# Smooth over painted block wall



## karma_carpentry (Aug 7, 2005)

Hi... I'm remodeling two condos. One of them has a lot of block wall that's been painted. I want to smooth out the wall to get rid of the 'institutional' feeling. (See the picture.)

I've been learning about parging. I have parged before, on an exterior foundation wall, but nothing interior. My thought was maybe to first rough up the existing paint and maybe use a BondKote or "liquid sander" something to give it tooth, then parge on a fine mortar, and then plaster it up.

But then I thought maybe some sort of faux Venetian plaster paint product would work alright, even if it takes two coats. Or maybe is there some basecoat thick paint-type product that would take up the dimples and fill the joints?

In most cases like a basement finish job, I would fur out the walls with 1 1/2" and put in rigid insulation, but in this case there are baseboard heaters and receptacles and intersections with door and windows, and it would be a heck of a job more than it's worth.

So I am turning to you wall finishing experts for some opinions.
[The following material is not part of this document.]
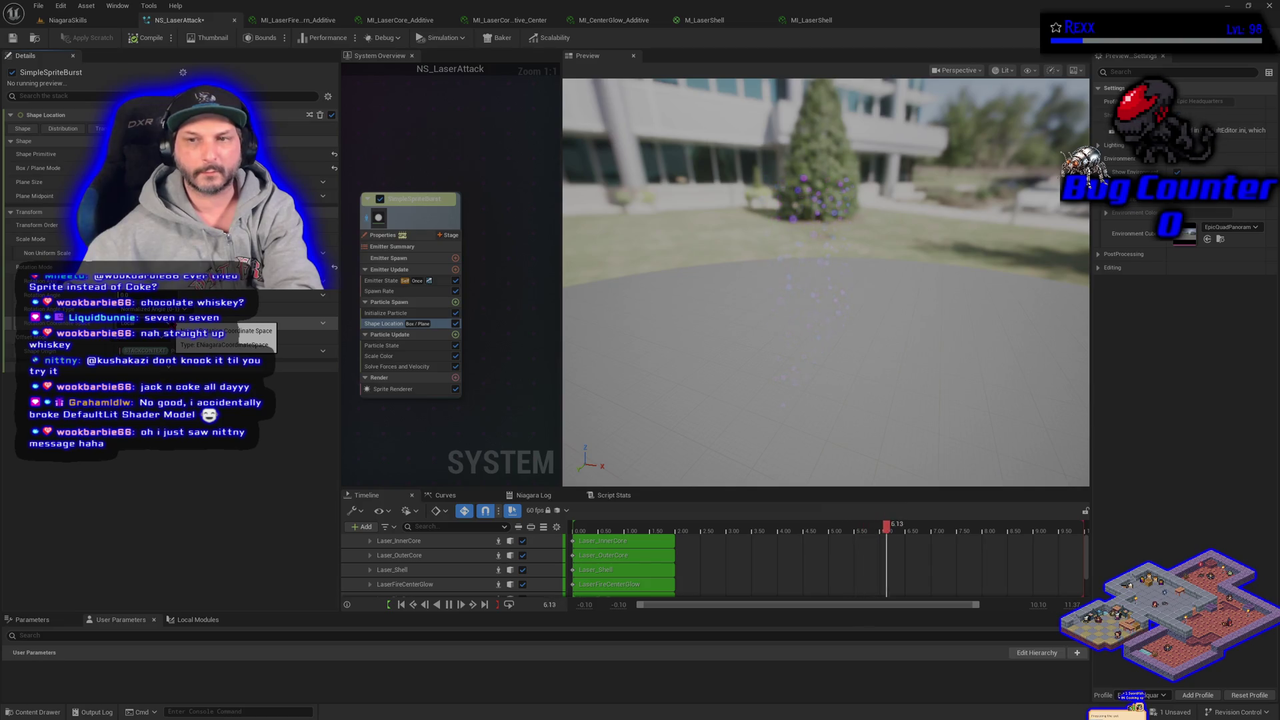
{"action": "left_click", "coordinate": [12, 38]}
Help appreciated. Thanks.

PS - Yes, I know there are crack in the block wall. The building has structural problems but the location is excellent, even in this market, it will sell for a pretty penny with some basic TLC. I'm not looking for magic, but just to cover up the cracks for a while. Someone in the 70s put up this building without any concern except for saving a penny, and I can't fix the world in a day, just make my dollar and help the current owner.


----------



## ProWallGuy (Oct 17, 2003)

Check out Flexi-Wall products. Paperhangers use this stuff to smooth over cinder block to hang new wallcoverings. Can be painted also.


----------



## BKFranks (Feb 19, 2008)

I'd have the stucco/plaster guys skim coat the wall. You'd probably have to sandblast the wall first to get the paint off. They could put a smooth finish just like a smooth stucco finish on the outside of a house. I've had them cover over a red brick fireplace and one house last year they did a shower and bathtub surround for an industrial look.


----------



## plazaman (Apr 17, 2005)

Lath and a 1 coat stucco job?


----------



## Frankawitz (Jun 17, 2006)

Metal lath then scratch coat and then sand finish coat or smooth plaster finish depending on the look you want.


www.frankawitz.net


----------



## karma_carpentry (Aug 7, 2005)

Thanks for the advice, fellows. What I ended up doing was a basecoat of Structo-lite and and veneer plaster over it.

I was nervous about adhesion, so I tested a small section first, and the Structolite stuck very well. The blocks are rough enough, even with the paint, for good keying in.

I'm not a great plasterer, so after the plaster, I knifed in joint compound and sanded down smooth, to fill the holidays from my plaster job.

I probably should have called in a plasterer, but it was not bad work, and I enjoyed it mostly.


----------